I asked the vet why the gamekeeper can legally release 2000 pheasants a short distance from us and yet we have to shut all our birds up. He just shrugged and said " different rules".

And PK, I did question the roofing situation but the vet said it has to be waterproof. We can't use tarpaulins here - too windy - which only really leaves the corrugated plastic option for outdoor pens, which isn't durable long term, or stuffing all the birds in a stable (not doing that).

Anyway, surely the very act of shutting birds inside contravenes one of the Five Freedom rules, the one that says they should have freedom to express natural behaviour? Geese can't graze in a stable!

Fleecewife

  • Joined May 2010
  • South Lanarkshire
    • ScotHebs
Re: Avian Flu 2022-23
« Reply #28 on: October 08, 2022, 05:51:48 pm »
There are FOUR new confirmed cases today, not just in East Anglia but all over England.


The authorities really do need a rethink of tactics.
"Let's not talk about what we can do, but do what we can"

There is NO planet B - what are YOU doing to save our home?
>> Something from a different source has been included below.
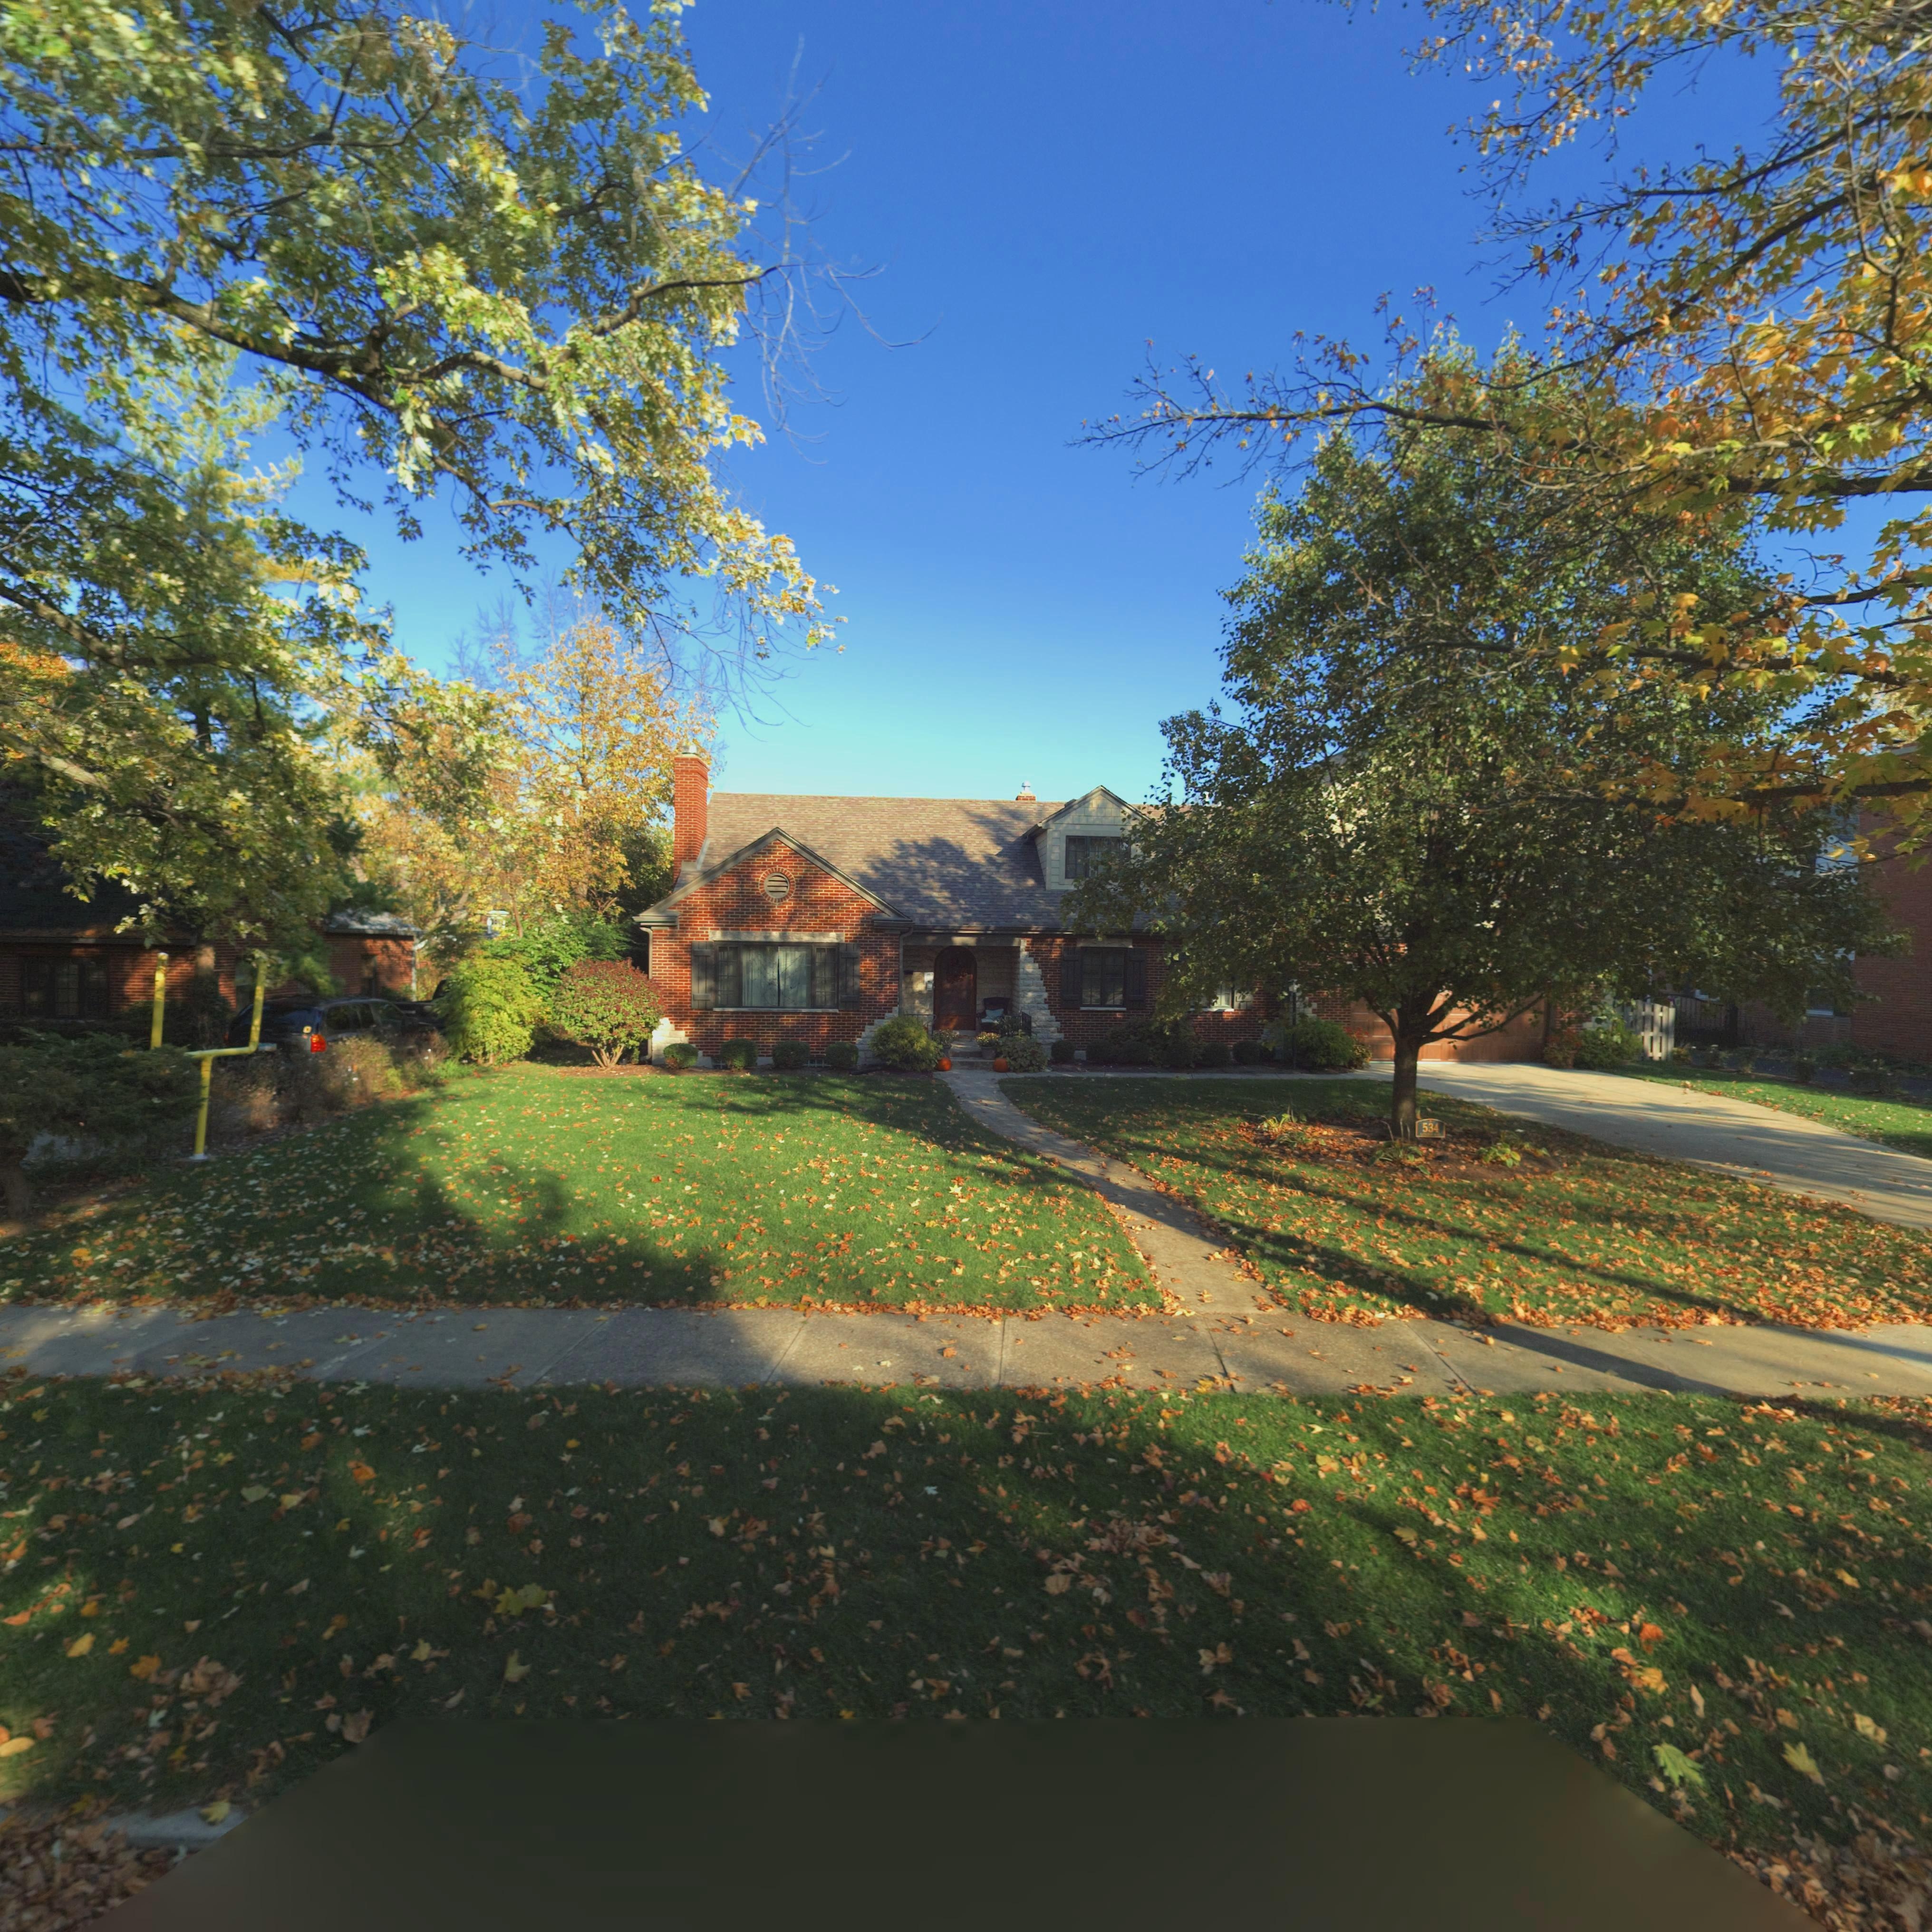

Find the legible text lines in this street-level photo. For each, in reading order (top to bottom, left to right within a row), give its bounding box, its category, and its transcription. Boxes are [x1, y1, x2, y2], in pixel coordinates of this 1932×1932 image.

[1421, 1122, 1439, 1133] StreetNumber: 534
Do something today that your future self will thank you for - plant a tree

 Love your soil - it's the lifeblood of your land.

Marches Farmer

  • Joined Dec 2012
  • Herefordshire
Re: Avian Flu 2022-23
« Reply #29 on: October 09, 2022, 09:02:02 am »
I have just sent an e:mail to Mark Spencer, the new Farming Minister, (mark.spencer.mp@parliament.uk) pointing out that the 11-month ban on poultry sales is having a disastrous effect on rare breeds, as there's nowhere to reliably sell surplus stock or inspect a selection of new genetics to prevent inbreeding depression.  I will let you know the response but recommend as many folks as possible doing this.  I didn't breed in 2020 or '21 but had to this year as the birds were laying less, getting more likely to succumb to bad weather and eggshells were getting thinner.  I would normally take the surplus cockerels to market one by one and spread their genetics through other breeding flocks, but I somehow don't think either Mark Spencer or Christine Middlemiss will be offering to help me cull them.